WHAT THIS TASK INVOLVES: Could the records below be restated word for word, without a single picture?

Dataset entries:
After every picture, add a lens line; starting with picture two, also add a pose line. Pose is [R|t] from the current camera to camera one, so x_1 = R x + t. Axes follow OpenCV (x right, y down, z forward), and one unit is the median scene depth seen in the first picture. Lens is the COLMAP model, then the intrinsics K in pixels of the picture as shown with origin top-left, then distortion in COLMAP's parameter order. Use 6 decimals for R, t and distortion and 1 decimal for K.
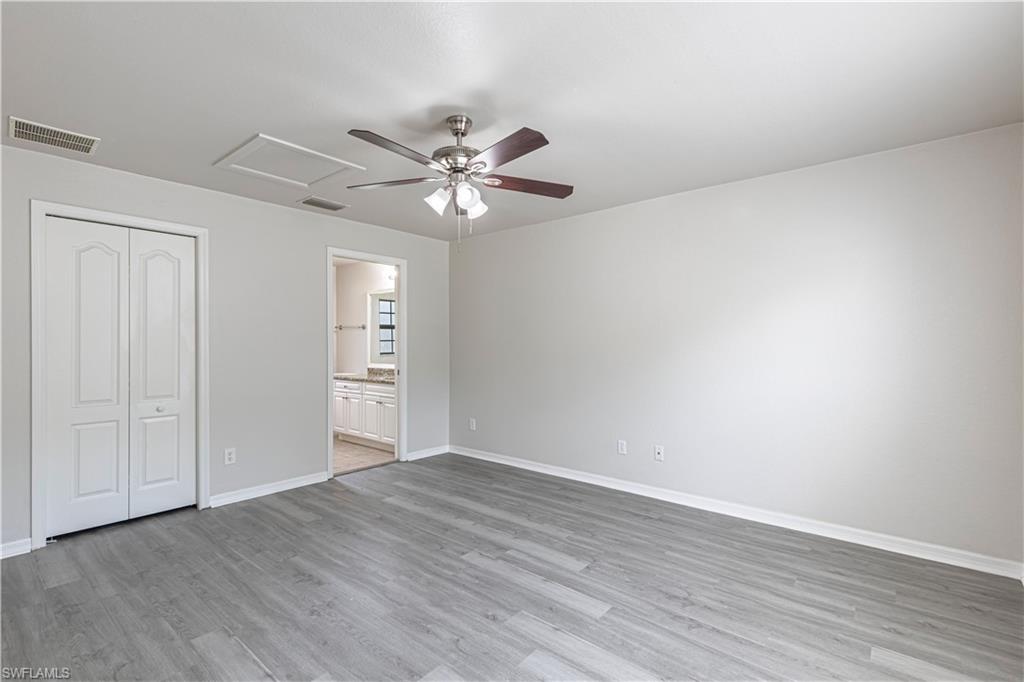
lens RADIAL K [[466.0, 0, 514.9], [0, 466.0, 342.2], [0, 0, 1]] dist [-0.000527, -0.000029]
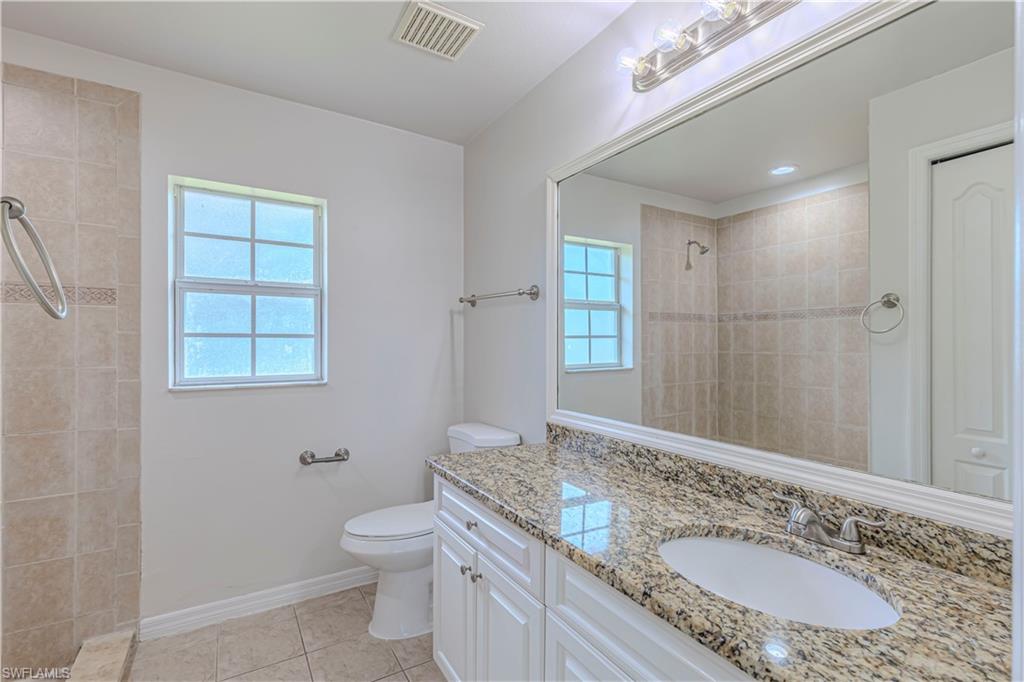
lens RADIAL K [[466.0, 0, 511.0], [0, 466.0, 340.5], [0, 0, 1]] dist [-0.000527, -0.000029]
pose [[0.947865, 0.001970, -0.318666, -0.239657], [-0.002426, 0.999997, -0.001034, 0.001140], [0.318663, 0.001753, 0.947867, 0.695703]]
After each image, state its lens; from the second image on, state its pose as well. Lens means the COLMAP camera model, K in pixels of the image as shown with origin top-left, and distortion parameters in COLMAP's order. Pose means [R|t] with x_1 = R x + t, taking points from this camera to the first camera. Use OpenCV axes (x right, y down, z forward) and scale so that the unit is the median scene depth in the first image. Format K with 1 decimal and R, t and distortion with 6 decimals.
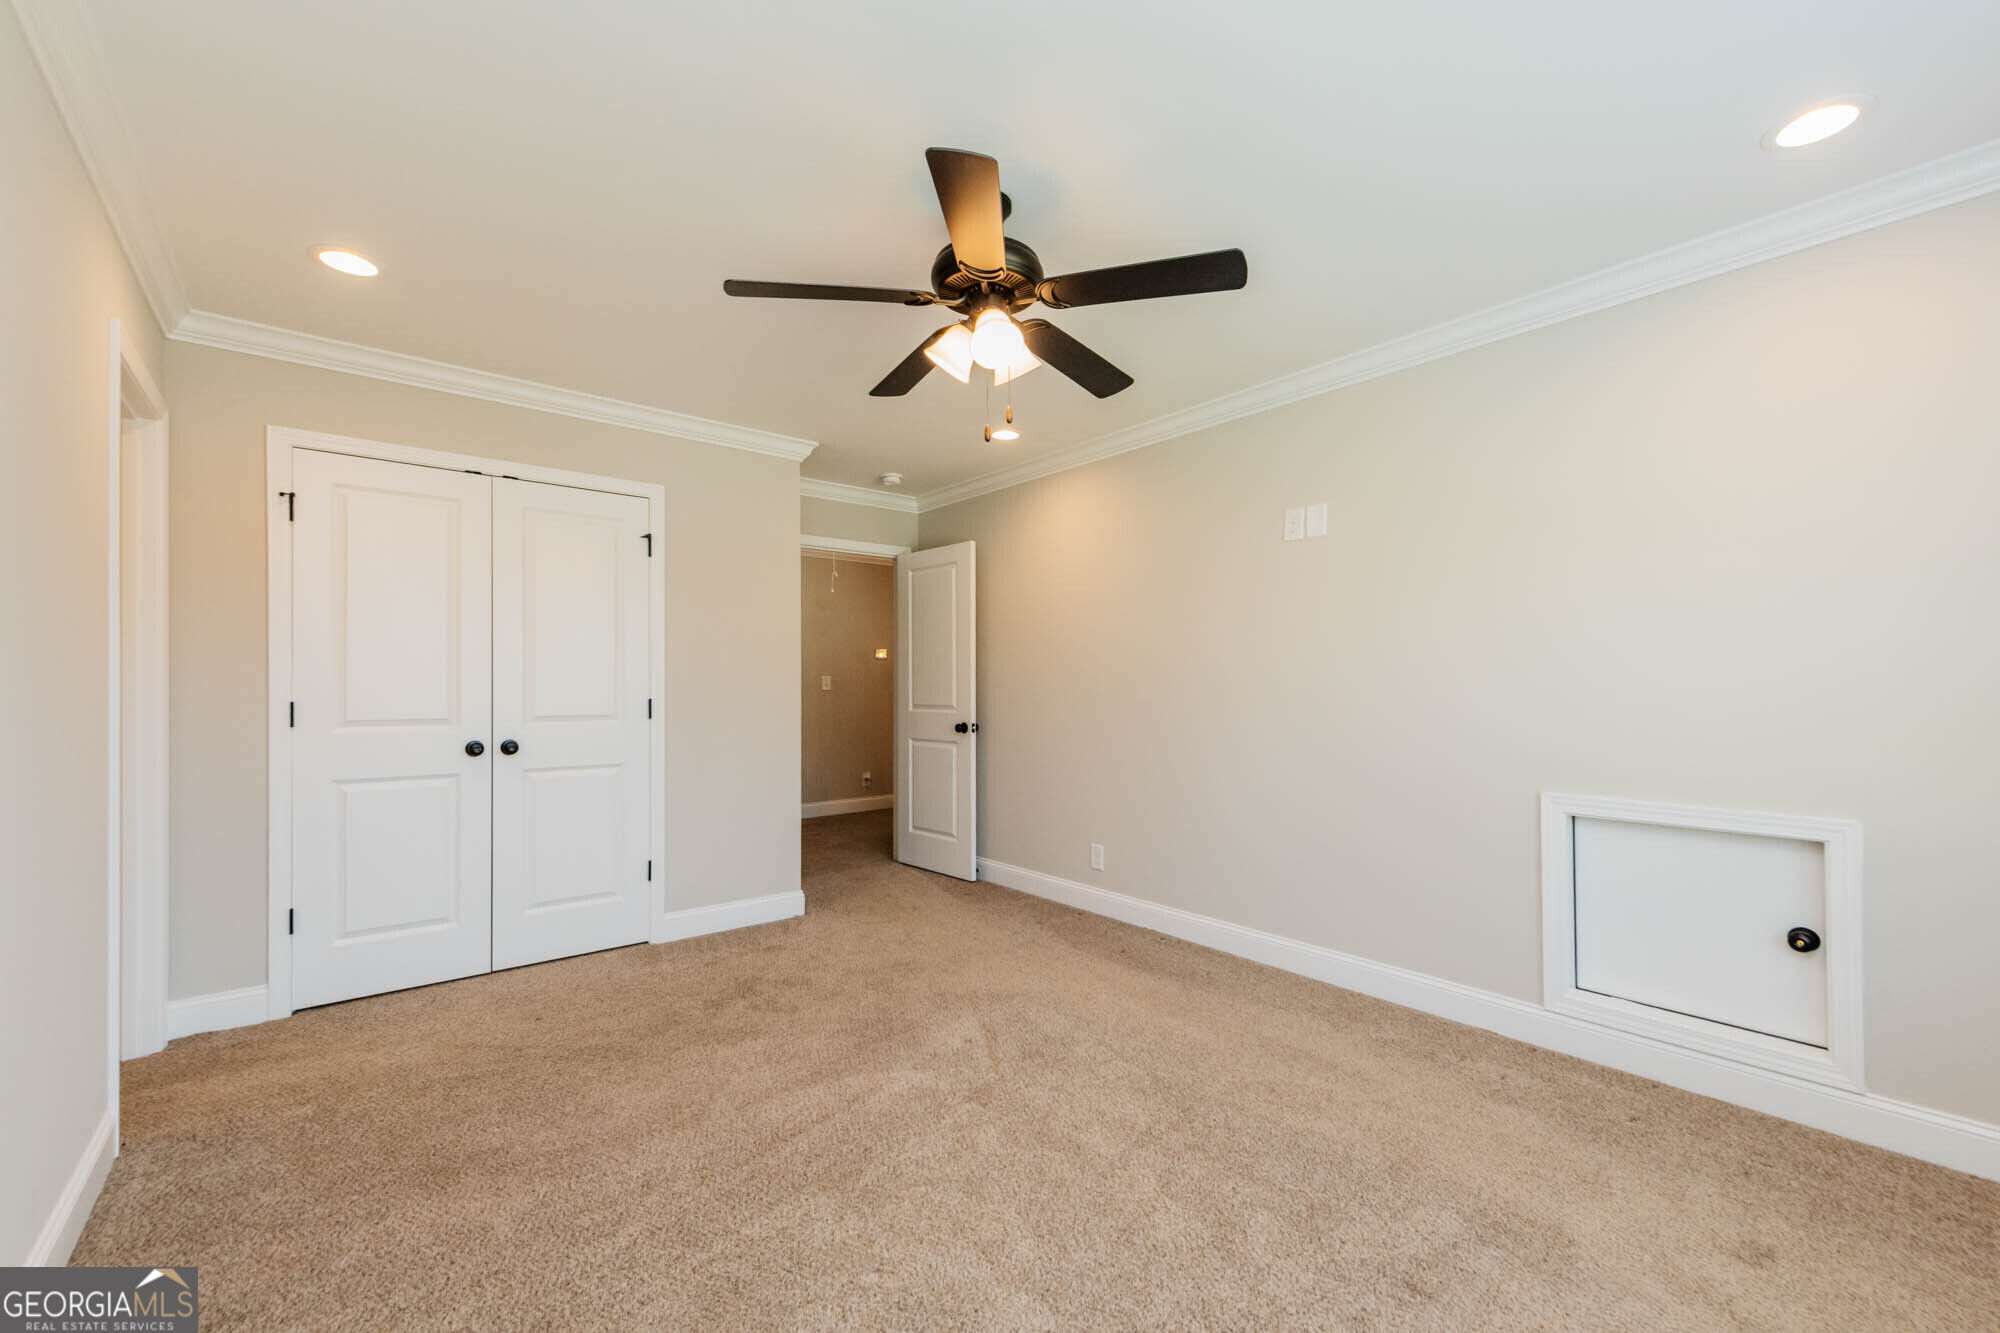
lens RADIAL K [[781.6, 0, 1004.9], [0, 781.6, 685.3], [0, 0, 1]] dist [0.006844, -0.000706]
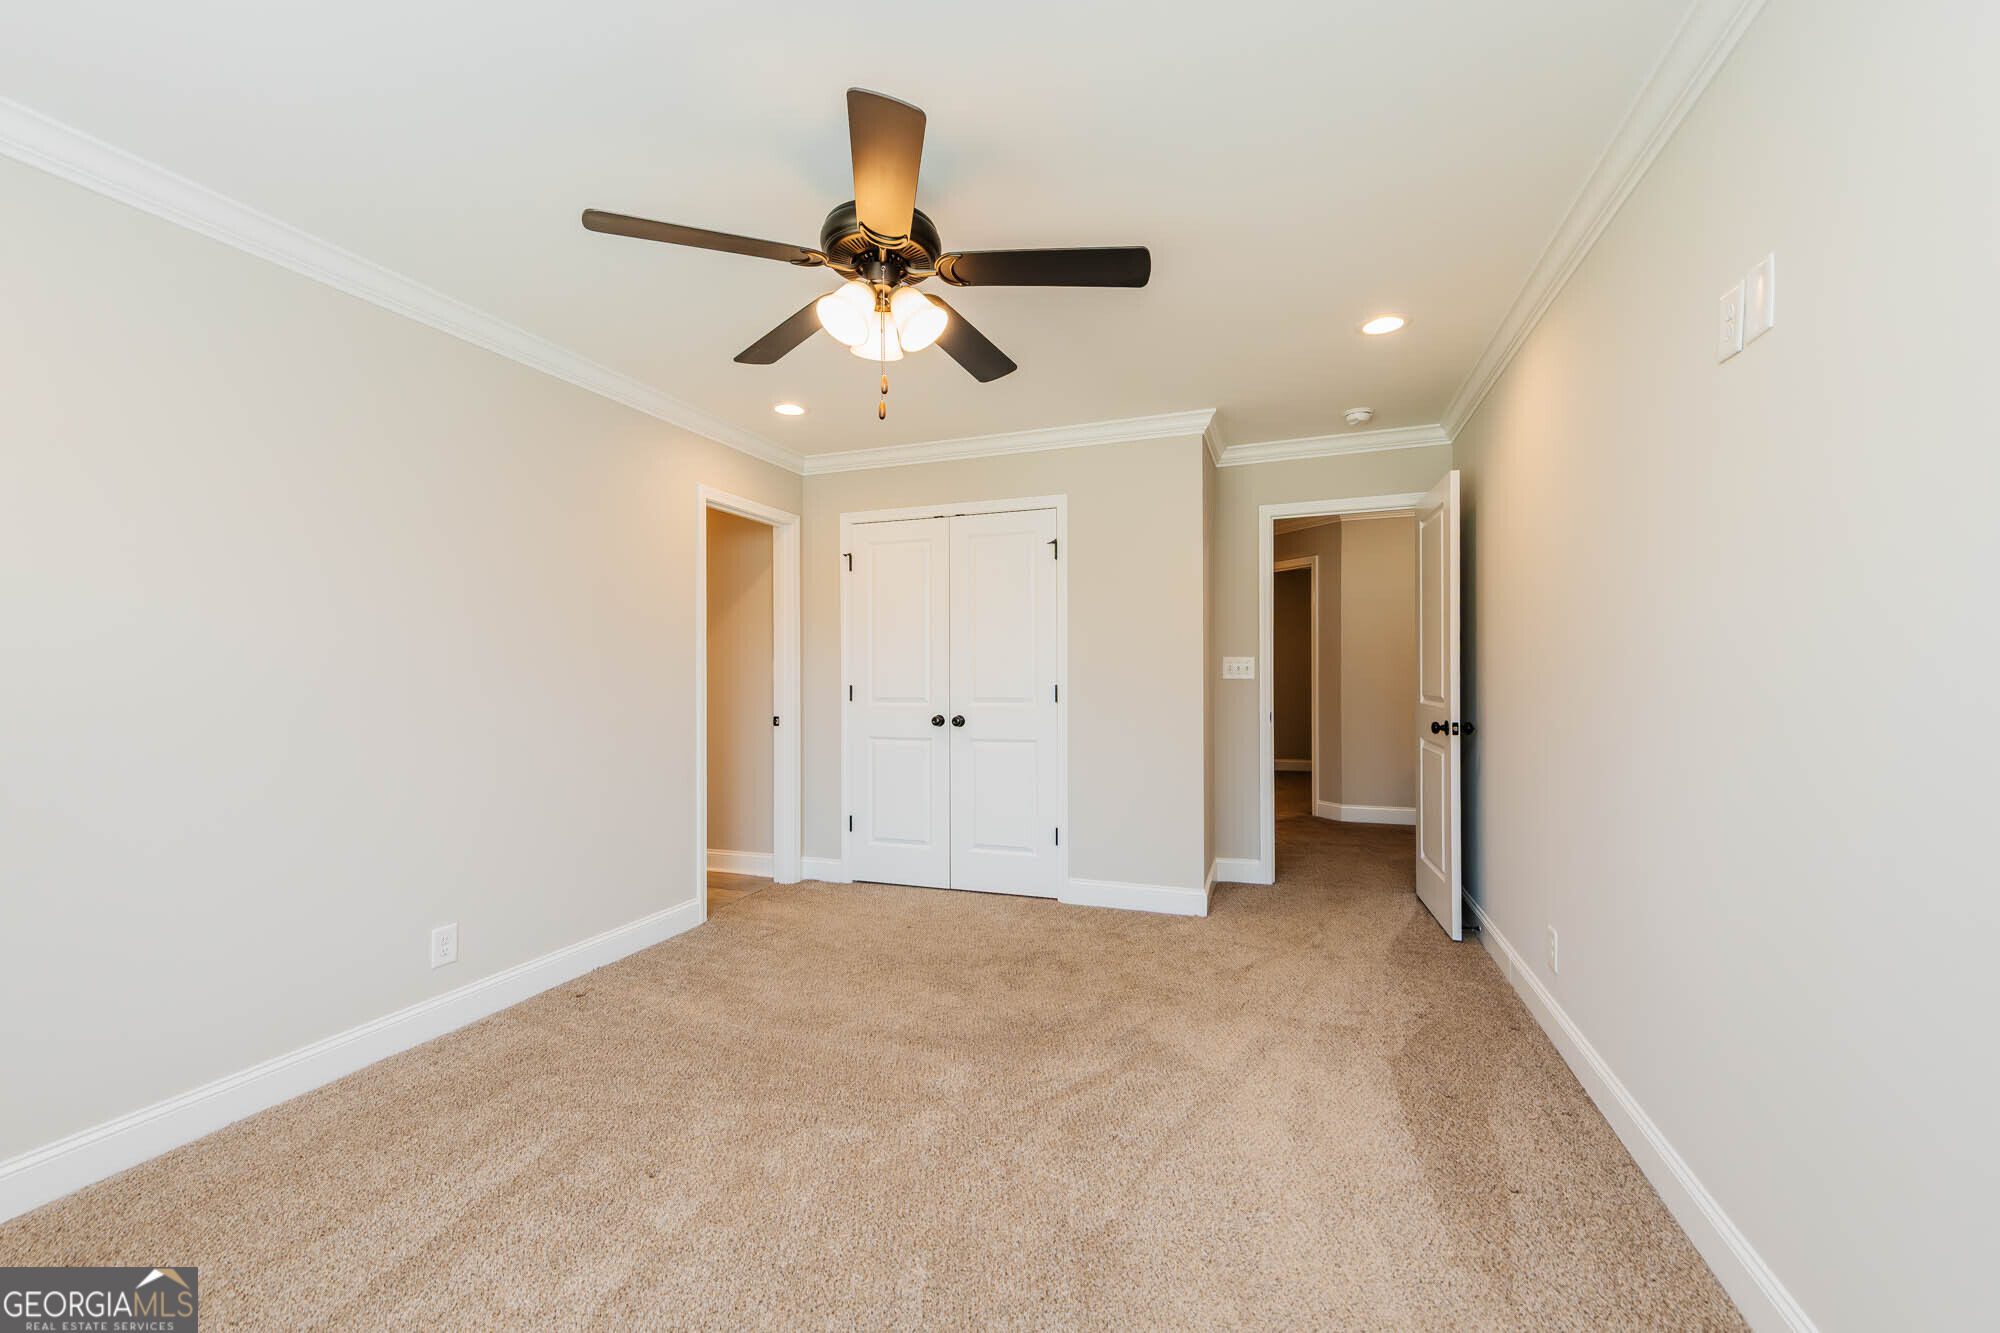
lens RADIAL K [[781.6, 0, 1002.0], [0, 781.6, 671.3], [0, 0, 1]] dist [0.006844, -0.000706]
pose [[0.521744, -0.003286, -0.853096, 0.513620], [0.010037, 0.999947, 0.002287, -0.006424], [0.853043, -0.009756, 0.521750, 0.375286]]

RESULT OF THIS TASK:
After every picture, add a lens line; starting with picture two, also add a pose line. Pose is [R|t] from the current camera to camera one, so x_1 = R x + t. Axes follow OpenCV (x right, y down, z forward), and one unit is the median scene depth seen in the first picture. Lens is the COLMAP model, then the intrinsics K in pixels of the picture as shown with origin top-left, then distortion in COLMAP's parameter order. Use 6 decimals for R, t and distortion and 1 decimal for K.
lens RADIAL K [[466.0, 0, 514.9], [0, 466.0, 342.2], [0, 0, 1]] dist [-0.000527, -0.000029]
lens RADIAL K [[466.0, 0, 511.0], [0, 466.0, 340.5], [0, 0, 1]] dist [-0.000527, -0.000029]
pose [[0.947865, 0.001970, -0.318666, -0.239657], [-0.002426, 0.999997, -0.001034, 0.001140], [0.318663, 0.001753, 0.947867, 0.695703]]
After each image, state its lens; from the second image on, state its pose as well. Lens means the COLMAP camera model, K in pixels of the image as shown with origin top-left, and distortion parameters in COLMAP's order. Pose means [R|t] with x_1 = R x + t, taking points from this camera to the first camera. Use OpenCV axes (x right, y down, z forward) and scale so that the unit is the median scene depth in the first image. Format K with 1 decimal and R, t and distortion with 6 decimals.
lens RADIAL K [[781.6, 0, 1004.9], [0, 781.6, 685.3], [0, 0, 1]] dist [0.006844, -0.000706]
lens RADIAL K [[781.6, 0, 1002.0], [0, 781.6, 671.3], [0, 0, 1]] dist [0.006844, -0.000706]
pose [[0.521744, -0.003286, -0.853096, 0.513620], [0.010037, 0.999947, 0.002287, -0.006424], [0.853043, -0.009756, 0.521750, 0.375286]]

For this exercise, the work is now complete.